Being footloose and fancy-free I made the decision to return and live in my homeland, and discovered quite rapidly that it was a foreign country to me. For the first couple of weeks I was convinced I was about to be attacked, such was the ferocity and volume of speech employed by those I encountered. I’d become a ‘southern softie’ in all practical senses, soft of tread and soft of voice. Sometimes ordinary conversations on a bus sounded to me like declarations of war, and often they perhaps were. I’d obviously been away too long.

This was all misconception of course, and I have acclimatised fully. The natives, far from being hostile, are on the whole very friendly.
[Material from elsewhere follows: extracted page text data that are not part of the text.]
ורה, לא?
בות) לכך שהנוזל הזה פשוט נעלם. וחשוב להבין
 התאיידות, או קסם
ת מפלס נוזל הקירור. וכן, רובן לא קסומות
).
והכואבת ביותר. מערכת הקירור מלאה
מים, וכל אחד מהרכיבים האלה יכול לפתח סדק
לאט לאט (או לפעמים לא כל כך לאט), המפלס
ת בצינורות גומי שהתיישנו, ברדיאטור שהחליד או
Chivalry, I noticed, is not dead in Scotland. Indeed, your average ‘right-on’ feminist social worky-type in London would demand a fella’s knackers be removed and exhibited in the town hall if they witnessed some of the social mores still upheld here.

Letting women onto the bus first, a cheery greeting of ‘how are you ma darling?’ from the bus driver, offering seats to women. This all still happens in Scotland, and is accepted graciously too.
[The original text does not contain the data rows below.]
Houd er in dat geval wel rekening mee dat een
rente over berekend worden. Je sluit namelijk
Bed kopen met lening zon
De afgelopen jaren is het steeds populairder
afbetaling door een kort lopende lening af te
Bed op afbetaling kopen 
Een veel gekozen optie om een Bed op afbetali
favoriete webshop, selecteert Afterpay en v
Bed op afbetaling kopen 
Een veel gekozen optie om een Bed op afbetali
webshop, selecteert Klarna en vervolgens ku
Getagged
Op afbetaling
For it’s not meant to patronise or condescend. It’s not meant as an expression of male-dominance. It’s appreciative, polite and well-mannered. Cheers me up to see it (bring me my slippers and my copy of the Daily Mail, love!)

Scotland is a divided nation when it comes to health and lifestyle choices. Either you’ll see people jogging about the place in their shorts, i-pods blaring, or they’re standing in front of pubs and bookies, choking on fags held back-hand fashion, huddled against the icy wind and skittering rain.

What possible pleasure is derived from this is a mystery to me. A smoker myself, I’ve always viewed it as a sedate event, to be enjoyed in warmth and comfort accompanied by a large whisky and a facing telly. Standing in the cold wind and rain is not an option I would even consider. Strange, though, that smoking in public places was banned on health grounds when these front-of-pub wheezers are widening the scope of possible health risks to include pneumonia and hypothermia.

Even the joggers, though, are determined to uphold the stereotype of drink-or-be-damned Scot. I’ve heard the young yins in the office exclaim excitedly ‘as soon as the half-marathons over I’m gonna get absolutely shit-faced!!’ As if the marathonial effort is serving only somehow to get in the way of the main event.

Everybody’s become a wine connoisseur all of a sudden. Last I knew, wine to a Scot meant Buckfast and El Dorado, Four Crown if you were flush. Or even that old wine/whisky classic, Scotsmac. Only in Scotland would anyone think to mix wine and whisky, let alone advertise it as ‘a subtle blend’.

Now, it’s all about where to buy that half-price Prairie Merlot or how best to chill the Chardonnay - and this is from office workers. It’s all linked to this supposed healthy life-style. They still get blootered, but it’s on fine wines, and that seems to make a difference.